[Collected data]:

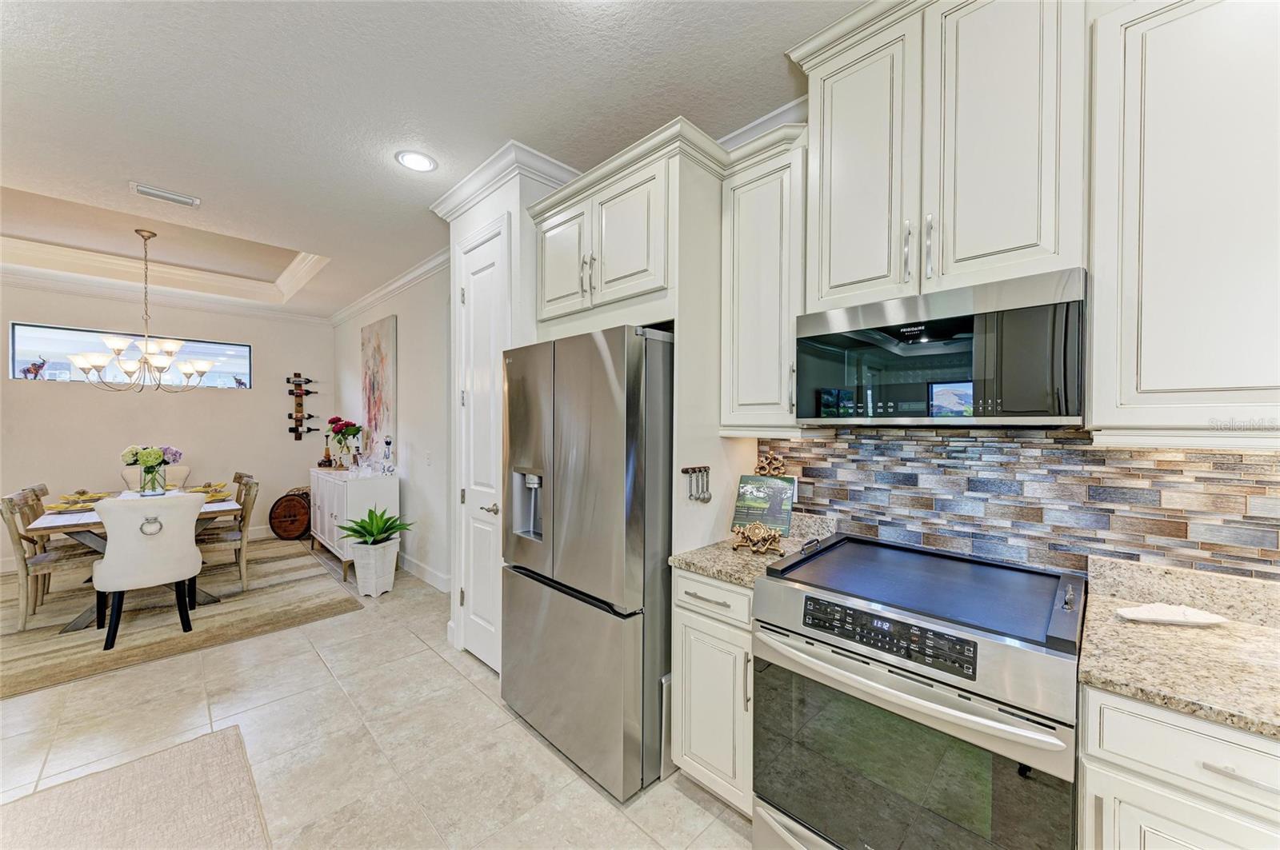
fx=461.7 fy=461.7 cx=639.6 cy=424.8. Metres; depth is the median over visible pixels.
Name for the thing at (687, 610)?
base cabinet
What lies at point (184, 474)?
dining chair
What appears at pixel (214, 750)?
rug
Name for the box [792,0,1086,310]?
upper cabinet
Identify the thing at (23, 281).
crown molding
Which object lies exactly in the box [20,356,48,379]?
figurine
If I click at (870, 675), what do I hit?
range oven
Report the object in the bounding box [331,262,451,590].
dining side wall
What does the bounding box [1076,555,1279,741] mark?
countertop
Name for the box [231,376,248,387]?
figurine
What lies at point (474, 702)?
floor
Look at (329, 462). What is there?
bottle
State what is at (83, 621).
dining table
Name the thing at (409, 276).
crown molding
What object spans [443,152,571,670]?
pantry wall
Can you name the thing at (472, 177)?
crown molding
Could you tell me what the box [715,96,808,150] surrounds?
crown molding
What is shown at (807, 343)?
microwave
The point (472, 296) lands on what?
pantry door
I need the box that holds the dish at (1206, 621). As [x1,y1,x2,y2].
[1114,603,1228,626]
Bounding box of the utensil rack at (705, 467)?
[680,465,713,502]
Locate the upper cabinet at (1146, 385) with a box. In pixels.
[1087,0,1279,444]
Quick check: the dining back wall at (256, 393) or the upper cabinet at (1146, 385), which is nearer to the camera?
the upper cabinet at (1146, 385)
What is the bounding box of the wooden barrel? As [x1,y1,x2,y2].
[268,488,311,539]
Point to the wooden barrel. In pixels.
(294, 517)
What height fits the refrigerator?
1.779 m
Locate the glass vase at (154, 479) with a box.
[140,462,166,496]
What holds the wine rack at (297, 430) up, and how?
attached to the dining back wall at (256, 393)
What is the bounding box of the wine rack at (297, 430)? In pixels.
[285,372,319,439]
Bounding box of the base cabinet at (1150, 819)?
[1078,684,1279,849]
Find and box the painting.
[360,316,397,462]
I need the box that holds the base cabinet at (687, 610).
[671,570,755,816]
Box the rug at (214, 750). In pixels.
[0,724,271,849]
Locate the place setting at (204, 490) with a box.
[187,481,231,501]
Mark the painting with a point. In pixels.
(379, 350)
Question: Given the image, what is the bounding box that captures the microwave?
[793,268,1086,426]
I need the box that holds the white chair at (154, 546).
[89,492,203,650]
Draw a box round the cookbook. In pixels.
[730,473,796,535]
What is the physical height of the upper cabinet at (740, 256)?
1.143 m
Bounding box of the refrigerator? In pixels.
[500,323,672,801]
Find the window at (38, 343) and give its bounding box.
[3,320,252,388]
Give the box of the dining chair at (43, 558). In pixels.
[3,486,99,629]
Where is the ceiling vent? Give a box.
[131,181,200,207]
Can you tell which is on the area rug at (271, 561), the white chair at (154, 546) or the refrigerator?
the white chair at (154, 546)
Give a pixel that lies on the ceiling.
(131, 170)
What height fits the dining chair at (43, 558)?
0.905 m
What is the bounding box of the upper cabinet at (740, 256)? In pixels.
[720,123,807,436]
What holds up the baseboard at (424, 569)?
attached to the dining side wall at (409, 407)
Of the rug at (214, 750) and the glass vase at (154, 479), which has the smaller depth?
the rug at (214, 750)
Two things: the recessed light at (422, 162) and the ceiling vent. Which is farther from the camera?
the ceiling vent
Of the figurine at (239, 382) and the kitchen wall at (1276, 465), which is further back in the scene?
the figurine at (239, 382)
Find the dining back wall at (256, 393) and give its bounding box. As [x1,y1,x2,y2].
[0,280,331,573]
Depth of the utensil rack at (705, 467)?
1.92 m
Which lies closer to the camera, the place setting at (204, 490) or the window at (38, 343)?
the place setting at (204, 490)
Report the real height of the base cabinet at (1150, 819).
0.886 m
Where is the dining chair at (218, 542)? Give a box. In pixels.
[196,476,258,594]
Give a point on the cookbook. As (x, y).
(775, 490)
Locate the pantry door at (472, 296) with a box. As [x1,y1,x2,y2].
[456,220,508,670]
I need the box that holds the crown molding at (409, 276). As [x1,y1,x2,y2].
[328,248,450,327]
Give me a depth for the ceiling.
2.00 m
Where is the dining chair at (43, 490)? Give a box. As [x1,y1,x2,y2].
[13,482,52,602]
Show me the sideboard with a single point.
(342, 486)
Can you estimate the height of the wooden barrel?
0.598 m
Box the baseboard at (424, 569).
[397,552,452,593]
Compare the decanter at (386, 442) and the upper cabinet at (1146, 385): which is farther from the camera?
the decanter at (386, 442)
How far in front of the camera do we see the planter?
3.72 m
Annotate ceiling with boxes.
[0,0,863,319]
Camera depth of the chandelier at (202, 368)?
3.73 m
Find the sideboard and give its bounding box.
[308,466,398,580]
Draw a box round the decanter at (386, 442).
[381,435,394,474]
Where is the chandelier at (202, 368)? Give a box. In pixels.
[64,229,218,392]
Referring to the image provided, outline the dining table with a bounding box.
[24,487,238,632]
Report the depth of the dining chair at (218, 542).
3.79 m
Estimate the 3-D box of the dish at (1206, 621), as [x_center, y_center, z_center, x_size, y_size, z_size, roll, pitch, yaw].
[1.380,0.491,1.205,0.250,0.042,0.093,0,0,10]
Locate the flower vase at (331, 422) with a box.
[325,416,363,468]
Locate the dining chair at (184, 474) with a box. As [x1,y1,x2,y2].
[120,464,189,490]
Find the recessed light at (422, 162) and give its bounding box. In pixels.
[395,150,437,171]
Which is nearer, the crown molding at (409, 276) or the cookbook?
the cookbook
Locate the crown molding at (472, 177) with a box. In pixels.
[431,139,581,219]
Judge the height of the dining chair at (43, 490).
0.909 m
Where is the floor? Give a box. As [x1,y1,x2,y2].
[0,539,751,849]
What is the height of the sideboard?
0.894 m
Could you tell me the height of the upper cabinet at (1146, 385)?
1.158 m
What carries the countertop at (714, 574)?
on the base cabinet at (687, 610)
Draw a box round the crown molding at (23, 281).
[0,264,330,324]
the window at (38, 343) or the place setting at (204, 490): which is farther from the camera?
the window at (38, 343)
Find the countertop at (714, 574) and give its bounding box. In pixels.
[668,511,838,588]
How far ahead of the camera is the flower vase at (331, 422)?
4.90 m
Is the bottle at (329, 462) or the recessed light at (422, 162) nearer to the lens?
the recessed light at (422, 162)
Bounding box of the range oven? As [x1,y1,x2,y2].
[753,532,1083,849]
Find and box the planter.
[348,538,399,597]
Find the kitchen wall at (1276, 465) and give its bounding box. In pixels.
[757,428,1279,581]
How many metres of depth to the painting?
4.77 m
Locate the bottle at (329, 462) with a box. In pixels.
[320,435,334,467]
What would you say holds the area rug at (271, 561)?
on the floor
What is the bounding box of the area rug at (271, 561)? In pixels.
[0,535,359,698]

[WHAT TO DO]: All lines from the one with "Find the countertop" through the final line above are to be quoted exactly; quote no other line.

[SOLUTION BELOW]:
Find the countertop at (714, 574) and give its bounding box. In pixels.
[668,511,838,588]
How far ahead of the camera is the flower vase at (331, 422)?
4.90 m
Is the bottle at (329, 462) or the recessed light at (422, 162) nearer to the lens?
the recessed light at (422, 162)
Bounding box of the range oven? As [x1,y1,x2,y2].
[753,532,1083,849]
Find and box the planter.
[348,538,399,597]
Find the kitchen wall at (1276, 465) and give its bounding box. In pixels.
[757,428,1279,581]
How many metres of depth to the painting?
4.77 m
Locate the bottle at (329, 462) with a box. In pixels.
[320,435,334,467]
What would you say holds the area rug at (271, 561)?
on the floor
What is the bounding box of the area rug at (271, 561)? In pixels.
[0,535,359,698]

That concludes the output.